Structural Relaxation and Aging Scaling in the Coulomb and Bose Glass Models

TL;DR

This study uses Monte Carlo simulations to analyze the relaxation and aging behaviors of Coulomb and Bose glass models, focusing on how disorder, defects, and charge density changes influence their non-equilibrium dynamics.

Contribution

It provides new insights into the effects of disorder and defects on the relaxation and aging properties of Coulomb and Bose glass systems through detailed simulations.

Findings

Disorder and defects significantly affect the Coulomb gap and aging kinetics.

System's relaxation properties are sensitive to instantaneous charge or flux density changes.

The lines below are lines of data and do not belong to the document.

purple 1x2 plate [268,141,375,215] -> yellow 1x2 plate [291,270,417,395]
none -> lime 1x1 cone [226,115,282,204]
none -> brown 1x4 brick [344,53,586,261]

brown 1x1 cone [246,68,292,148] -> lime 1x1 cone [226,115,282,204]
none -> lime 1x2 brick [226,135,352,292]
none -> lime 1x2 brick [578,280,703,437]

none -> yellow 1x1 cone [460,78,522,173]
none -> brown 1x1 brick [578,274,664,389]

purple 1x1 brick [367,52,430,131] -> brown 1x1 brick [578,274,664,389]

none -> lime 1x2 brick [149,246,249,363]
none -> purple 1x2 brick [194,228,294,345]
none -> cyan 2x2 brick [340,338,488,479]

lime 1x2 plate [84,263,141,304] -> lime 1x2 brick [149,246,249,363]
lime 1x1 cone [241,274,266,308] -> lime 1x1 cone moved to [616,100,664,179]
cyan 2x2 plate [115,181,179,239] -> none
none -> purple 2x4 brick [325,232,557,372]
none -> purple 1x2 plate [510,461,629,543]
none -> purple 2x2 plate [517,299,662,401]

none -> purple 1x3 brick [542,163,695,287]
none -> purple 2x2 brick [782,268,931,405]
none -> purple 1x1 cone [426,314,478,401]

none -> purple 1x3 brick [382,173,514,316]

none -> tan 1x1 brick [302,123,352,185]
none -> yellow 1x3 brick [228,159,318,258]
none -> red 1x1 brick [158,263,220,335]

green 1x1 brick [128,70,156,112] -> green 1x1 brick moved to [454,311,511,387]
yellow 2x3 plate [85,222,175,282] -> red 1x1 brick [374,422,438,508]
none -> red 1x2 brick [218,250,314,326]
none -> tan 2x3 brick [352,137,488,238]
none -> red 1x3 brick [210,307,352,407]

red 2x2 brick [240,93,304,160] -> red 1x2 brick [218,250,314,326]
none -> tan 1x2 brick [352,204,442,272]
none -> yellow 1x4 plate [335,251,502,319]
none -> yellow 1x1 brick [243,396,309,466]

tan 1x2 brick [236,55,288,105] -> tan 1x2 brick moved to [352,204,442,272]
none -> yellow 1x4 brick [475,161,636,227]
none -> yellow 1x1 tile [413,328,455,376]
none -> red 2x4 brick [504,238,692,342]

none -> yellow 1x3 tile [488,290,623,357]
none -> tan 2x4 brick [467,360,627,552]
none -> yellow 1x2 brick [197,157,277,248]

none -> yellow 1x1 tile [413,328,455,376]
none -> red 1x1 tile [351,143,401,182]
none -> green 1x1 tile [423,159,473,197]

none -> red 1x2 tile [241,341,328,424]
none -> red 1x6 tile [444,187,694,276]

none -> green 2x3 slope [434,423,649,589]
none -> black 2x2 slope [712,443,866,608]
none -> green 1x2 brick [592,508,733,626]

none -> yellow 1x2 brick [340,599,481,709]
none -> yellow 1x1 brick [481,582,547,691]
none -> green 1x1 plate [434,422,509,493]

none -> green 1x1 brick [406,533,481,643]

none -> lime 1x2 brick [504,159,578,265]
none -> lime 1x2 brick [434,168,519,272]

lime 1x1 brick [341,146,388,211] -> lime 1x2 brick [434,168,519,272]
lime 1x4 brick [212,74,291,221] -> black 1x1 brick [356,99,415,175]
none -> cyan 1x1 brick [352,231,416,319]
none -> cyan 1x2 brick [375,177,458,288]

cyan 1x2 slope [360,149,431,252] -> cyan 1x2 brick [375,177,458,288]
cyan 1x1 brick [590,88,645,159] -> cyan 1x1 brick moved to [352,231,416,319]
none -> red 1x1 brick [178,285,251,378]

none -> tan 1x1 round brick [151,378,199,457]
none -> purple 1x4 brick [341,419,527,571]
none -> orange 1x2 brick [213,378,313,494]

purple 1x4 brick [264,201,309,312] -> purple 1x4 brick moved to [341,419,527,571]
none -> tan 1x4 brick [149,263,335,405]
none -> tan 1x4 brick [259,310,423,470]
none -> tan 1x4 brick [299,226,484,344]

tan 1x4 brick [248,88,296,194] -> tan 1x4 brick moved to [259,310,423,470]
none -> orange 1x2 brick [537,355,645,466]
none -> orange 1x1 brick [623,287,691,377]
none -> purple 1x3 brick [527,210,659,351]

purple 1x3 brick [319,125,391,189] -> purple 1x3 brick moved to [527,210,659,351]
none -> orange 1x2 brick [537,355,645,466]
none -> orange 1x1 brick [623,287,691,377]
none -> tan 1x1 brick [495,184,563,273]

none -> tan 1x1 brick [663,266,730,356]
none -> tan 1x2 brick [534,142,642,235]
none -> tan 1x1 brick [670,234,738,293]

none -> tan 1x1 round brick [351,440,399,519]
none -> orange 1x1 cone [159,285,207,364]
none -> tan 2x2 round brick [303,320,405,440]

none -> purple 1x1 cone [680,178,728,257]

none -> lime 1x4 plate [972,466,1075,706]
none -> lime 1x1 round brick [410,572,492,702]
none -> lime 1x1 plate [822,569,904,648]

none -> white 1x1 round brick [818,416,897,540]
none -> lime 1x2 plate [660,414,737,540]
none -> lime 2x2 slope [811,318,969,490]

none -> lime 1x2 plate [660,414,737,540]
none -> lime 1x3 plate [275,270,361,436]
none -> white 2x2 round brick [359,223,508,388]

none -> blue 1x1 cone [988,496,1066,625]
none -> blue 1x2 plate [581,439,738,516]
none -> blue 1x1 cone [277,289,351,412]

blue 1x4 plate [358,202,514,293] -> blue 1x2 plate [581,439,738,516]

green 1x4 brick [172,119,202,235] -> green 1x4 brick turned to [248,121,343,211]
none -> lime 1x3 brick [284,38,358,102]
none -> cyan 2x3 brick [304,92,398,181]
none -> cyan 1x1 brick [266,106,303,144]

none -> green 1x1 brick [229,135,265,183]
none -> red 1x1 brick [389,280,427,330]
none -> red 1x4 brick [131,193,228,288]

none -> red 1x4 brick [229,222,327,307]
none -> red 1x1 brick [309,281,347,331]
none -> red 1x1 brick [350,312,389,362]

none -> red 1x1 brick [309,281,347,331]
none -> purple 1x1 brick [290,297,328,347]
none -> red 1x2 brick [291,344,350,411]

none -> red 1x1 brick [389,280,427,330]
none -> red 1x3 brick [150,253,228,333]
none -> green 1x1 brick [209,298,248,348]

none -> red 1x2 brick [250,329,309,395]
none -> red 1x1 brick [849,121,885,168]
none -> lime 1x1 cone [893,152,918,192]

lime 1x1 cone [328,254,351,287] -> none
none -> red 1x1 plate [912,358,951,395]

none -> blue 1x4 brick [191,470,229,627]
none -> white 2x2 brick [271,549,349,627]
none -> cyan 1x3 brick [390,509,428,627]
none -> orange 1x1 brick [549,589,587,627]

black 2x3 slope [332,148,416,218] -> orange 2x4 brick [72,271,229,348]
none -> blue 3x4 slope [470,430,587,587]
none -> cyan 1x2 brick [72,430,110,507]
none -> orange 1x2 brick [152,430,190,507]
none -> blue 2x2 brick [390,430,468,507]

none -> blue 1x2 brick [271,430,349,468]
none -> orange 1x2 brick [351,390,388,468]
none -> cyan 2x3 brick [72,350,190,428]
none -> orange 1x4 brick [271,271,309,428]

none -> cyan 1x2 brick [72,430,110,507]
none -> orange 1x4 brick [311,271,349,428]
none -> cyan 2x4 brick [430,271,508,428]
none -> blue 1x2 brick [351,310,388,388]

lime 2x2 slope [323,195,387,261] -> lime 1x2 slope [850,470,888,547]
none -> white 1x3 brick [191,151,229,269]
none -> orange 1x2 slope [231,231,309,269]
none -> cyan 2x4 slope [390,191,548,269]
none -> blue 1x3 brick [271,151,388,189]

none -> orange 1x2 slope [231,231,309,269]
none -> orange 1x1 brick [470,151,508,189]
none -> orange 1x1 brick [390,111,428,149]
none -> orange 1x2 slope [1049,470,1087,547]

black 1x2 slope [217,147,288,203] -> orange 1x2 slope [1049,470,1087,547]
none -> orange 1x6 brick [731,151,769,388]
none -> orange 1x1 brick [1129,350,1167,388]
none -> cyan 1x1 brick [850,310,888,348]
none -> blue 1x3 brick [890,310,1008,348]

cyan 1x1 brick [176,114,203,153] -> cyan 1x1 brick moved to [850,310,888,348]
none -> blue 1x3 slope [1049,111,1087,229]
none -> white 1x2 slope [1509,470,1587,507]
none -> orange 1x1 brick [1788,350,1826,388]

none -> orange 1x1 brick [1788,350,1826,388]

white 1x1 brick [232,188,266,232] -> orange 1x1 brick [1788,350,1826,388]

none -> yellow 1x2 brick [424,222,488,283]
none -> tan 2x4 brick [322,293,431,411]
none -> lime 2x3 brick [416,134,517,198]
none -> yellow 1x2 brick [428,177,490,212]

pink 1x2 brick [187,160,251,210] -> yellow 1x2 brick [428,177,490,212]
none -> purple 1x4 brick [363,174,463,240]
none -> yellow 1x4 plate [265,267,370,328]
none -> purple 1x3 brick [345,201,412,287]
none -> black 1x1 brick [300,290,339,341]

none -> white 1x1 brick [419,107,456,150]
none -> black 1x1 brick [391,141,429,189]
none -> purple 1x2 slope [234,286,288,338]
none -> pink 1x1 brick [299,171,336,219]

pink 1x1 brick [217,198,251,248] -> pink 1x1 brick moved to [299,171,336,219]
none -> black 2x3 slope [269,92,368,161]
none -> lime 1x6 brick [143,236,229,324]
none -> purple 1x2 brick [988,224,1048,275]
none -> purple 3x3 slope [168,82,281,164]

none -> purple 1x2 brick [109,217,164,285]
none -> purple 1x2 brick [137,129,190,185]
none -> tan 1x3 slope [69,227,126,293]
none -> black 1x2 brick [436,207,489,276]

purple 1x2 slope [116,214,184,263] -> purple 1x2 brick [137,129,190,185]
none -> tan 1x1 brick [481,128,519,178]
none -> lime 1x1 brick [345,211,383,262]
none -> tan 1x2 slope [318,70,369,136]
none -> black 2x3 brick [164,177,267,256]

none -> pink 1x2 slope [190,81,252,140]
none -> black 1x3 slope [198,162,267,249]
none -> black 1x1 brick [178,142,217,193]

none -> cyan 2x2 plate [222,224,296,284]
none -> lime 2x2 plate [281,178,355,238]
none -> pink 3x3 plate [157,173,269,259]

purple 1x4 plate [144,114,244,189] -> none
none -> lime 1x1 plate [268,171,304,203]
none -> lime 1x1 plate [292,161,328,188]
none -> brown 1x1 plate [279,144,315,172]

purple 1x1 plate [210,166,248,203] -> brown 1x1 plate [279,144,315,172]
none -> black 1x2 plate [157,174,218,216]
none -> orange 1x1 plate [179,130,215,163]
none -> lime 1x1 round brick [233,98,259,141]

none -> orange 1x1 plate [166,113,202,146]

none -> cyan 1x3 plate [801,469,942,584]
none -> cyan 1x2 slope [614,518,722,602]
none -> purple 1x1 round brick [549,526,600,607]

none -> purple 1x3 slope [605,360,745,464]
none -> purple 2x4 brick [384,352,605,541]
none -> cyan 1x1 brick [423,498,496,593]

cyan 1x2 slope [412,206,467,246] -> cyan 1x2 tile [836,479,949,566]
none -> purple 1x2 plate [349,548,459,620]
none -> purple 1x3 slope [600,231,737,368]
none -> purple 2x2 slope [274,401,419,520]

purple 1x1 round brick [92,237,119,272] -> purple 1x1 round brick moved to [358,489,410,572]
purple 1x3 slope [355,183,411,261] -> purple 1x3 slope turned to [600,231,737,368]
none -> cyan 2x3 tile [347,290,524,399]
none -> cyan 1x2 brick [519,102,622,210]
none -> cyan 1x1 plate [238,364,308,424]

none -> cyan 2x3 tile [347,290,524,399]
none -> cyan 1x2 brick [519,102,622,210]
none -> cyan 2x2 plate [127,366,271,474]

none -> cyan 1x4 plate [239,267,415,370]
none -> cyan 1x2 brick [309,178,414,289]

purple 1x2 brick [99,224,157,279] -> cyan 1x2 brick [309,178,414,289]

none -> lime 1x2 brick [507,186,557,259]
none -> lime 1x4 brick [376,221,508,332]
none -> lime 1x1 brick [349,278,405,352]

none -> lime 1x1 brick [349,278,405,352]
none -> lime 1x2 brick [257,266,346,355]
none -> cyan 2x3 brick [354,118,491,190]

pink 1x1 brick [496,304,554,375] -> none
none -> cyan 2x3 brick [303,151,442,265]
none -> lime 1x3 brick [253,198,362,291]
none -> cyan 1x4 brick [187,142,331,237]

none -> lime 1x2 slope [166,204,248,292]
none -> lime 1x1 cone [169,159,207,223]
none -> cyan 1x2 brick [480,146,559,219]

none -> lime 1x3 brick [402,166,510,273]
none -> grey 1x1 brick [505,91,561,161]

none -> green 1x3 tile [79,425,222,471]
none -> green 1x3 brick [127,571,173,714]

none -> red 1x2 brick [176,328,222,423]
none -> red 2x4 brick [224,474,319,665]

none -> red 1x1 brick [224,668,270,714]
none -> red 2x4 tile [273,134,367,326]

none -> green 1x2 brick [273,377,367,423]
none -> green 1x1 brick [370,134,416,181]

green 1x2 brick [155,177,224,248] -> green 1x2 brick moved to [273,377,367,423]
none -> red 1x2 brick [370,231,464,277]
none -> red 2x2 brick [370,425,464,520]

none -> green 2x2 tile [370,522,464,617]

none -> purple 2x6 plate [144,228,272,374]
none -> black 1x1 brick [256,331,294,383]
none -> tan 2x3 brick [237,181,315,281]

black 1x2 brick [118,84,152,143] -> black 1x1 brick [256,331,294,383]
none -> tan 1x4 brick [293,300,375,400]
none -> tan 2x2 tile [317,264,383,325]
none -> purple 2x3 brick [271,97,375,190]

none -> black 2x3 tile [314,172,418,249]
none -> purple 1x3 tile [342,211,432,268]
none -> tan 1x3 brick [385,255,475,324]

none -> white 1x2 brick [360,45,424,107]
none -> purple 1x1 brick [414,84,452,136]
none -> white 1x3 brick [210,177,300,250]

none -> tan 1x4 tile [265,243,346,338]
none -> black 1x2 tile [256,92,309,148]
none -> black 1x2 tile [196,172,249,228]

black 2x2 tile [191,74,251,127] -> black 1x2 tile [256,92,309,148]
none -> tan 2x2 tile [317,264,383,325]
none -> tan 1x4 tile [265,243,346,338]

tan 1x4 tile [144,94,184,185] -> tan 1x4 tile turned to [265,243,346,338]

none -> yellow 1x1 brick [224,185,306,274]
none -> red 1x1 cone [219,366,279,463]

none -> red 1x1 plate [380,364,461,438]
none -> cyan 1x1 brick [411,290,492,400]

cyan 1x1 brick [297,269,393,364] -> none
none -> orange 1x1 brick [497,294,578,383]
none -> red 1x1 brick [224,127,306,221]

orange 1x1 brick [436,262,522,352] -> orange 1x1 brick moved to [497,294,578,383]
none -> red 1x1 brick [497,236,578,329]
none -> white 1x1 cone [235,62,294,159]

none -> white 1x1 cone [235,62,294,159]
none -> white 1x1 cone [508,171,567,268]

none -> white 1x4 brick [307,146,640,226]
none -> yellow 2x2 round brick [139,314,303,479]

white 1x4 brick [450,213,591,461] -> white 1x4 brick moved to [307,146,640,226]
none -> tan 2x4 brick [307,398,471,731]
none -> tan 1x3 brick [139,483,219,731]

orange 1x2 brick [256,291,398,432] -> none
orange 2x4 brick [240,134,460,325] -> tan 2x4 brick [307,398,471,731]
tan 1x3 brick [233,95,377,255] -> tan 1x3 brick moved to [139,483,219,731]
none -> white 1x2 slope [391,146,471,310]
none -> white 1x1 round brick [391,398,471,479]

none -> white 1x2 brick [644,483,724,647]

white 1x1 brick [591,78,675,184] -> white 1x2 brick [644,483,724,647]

The study characterizes the scaling behavior of relaxation in these glass models.

Abstract

We employ Monte Carlo simulations to study the relaxation properties of the two-dimensional Coulomb glass in disordered semiconductors and the three-dimensional Bose glass in type-II superconductors in the presence of extended linear defects. We investigate the effects of adding non-zero random on-site energies from different distributions on the properties of the correlation-induced Coulomb gap in the density of states (DOS) and on the non-equilibrium aging kinetics highlighted by the density autocorrelation functions. We also probe the sensitivity of the system's equilibrium and non-equilibrium relaxation properties to instantaneous changes in the density of charge carriers in the Coulomb glass or flux lines in the Bose glass.